The study adresses the following questions:

1. Do patients with RA exhibit an increased sensitivity to randomized painful stimulation
at an inflamed joint and at a neutral painfree area, resp., compared to healthy
controls?

2. Does the cerebral activation pattern assessed by fMRI differ between patients and
controls during experimental painful stimulation at a painful (inflamed joint) and a
non-painful (thumbnail) area?

3. Can disturbances in autonomic nervous system activity be linked to the pain
sensitivity, cerebral processing of noxious stimuli and/or the degree of inflammation
in RA patients?

4. Can the subjective perception of fatigue be related to any of the following; pain
sensitivity, abnormalities in cerebral pain processing, inflammatory parameters and
autonomic activity?

5. How are the above parameters affected by treatment with a TNF antagonist (adalimumab)
compared to placebo?

Patients with active RA and incomplete response to methotrexate (MTX) will be recruited to
the study as well as healthy clinical subjects.
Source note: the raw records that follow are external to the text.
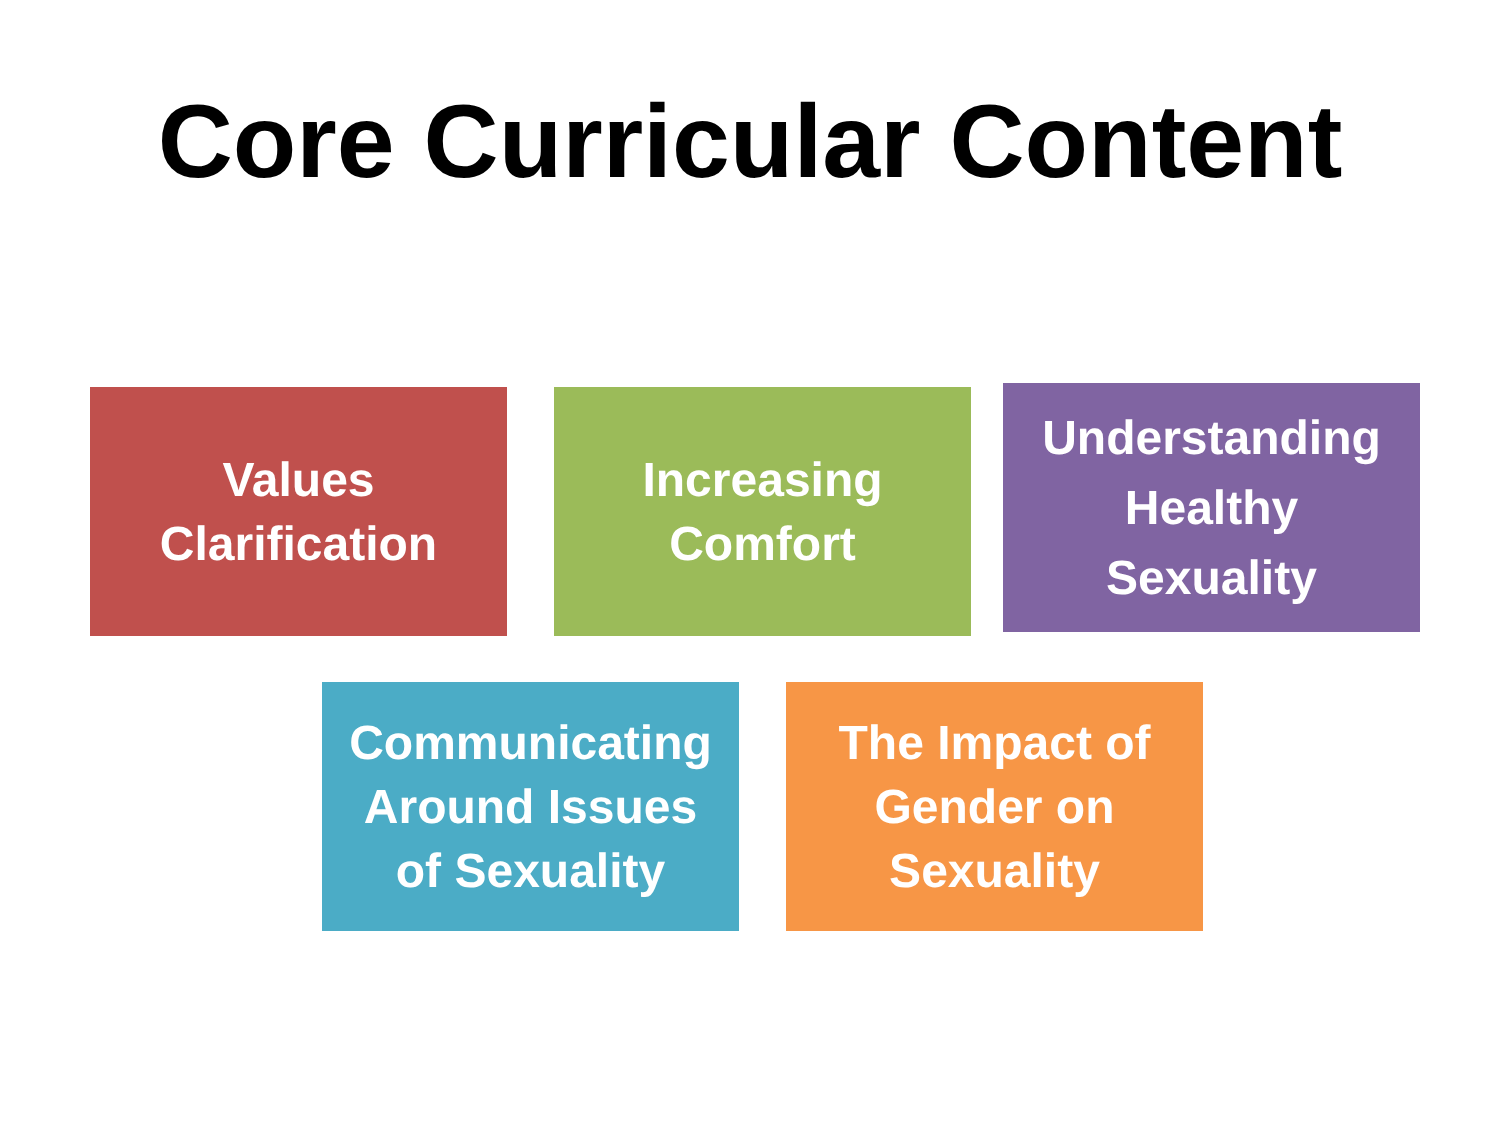Core Curricular Content
Values
Clarification
Increasing
Comfort
Understanding
Healthy
Sexuality
Communicating
Around Issues
of Sexuality
The Impact of
Gender on
Sexuality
RA patients and controls will be compared
concerning pain pressure thresholds, pain processing using brain fMRI, activity in the
autonomous nerve system and inflammatory markers in blood samples as well as assessment of
pain, fatigue using standardized assessments. Following inclusion, patients with RA will be
randomized into active treatment (A) and placebo control group (B) using standardized
procedures for randomized, double blind, placebo controlled studies. The treatment group
will receive adalimumab directly following the baseline assessment and subsequently eow
during the study. The placebo control group will receive placebo injections at baseline, two
weeks and at four weeks and subsequently adalimumab. The overall aim with the study is to
obtain increased knowledge concerning pain processing and fatigue in RA, and how these
conditions are influenced by treatment with TNF blockade with adalimumab.